TASK PROMPT
Put the listing lines from the one containing "Write a lens" through the one containing "0.012784, -0.999481, 1.986026]]" into a numbered list, leaving out any blank lines.

RECORDS SUPPLIED
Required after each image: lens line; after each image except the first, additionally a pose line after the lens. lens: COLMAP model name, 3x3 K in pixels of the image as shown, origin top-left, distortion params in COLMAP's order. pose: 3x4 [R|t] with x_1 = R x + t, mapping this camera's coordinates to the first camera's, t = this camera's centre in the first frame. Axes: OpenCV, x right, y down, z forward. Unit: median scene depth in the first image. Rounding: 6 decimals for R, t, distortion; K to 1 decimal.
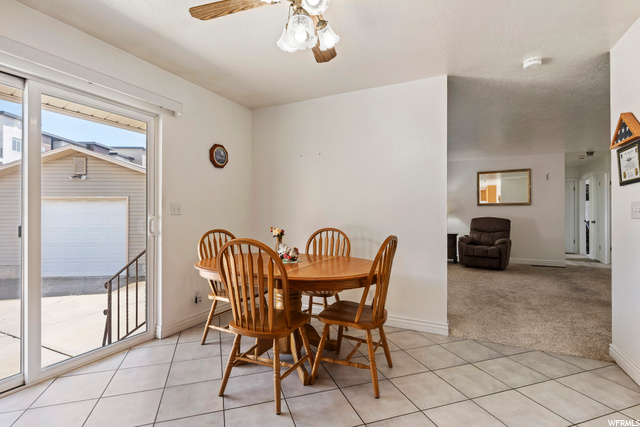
--
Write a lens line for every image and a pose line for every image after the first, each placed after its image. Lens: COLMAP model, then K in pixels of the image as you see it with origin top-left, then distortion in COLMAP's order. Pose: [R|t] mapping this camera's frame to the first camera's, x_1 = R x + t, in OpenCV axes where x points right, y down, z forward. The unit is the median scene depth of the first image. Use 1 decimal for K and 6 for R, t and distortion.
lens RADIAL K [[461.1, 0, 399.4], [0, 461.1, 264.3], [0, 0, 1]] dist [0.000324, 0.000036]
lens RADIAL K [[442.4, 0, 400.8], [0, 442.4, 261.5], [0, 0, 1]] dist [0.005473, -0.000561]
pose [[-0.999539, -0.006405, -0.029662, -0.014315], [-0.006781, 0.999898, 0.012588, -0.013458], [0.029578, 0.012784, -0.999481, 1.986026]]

FINISHED TASK
1. Write a lens line for every image and a pose line for every image after the first, each placed after its image. Lens: COLMAP model, then K in pixels of the image as you see it with origin top-left, then distortion in COLMAP's order. Pose: [R|t] mapping this camera's frame to the first camera's, x_1 = R x + t, in OpenCV axes where x points right, y down, z forward. The unit is the median scene depth of the first image. Use 1 decimal for K and 6 for R, t and distortion.
2. lens RADIAL K [[461.1, 0, 399.4], [0, 461.1, 264.3], [0, 0, 1]] dist [0.000324, 0.000036]
3. lens RADIAL K [[442.4, 0, 400.8], [0, 442.4, 261.5], [0, 0, 1]] dist [0.005473, -0.000561]
4. pose [[-0.999539, -0.006405, -0.029662, -0.014315], [-0.006781, 0.999898, 0.012588, -0.013458], [0.029578, 0.012784, -0.999481, 1.986026]]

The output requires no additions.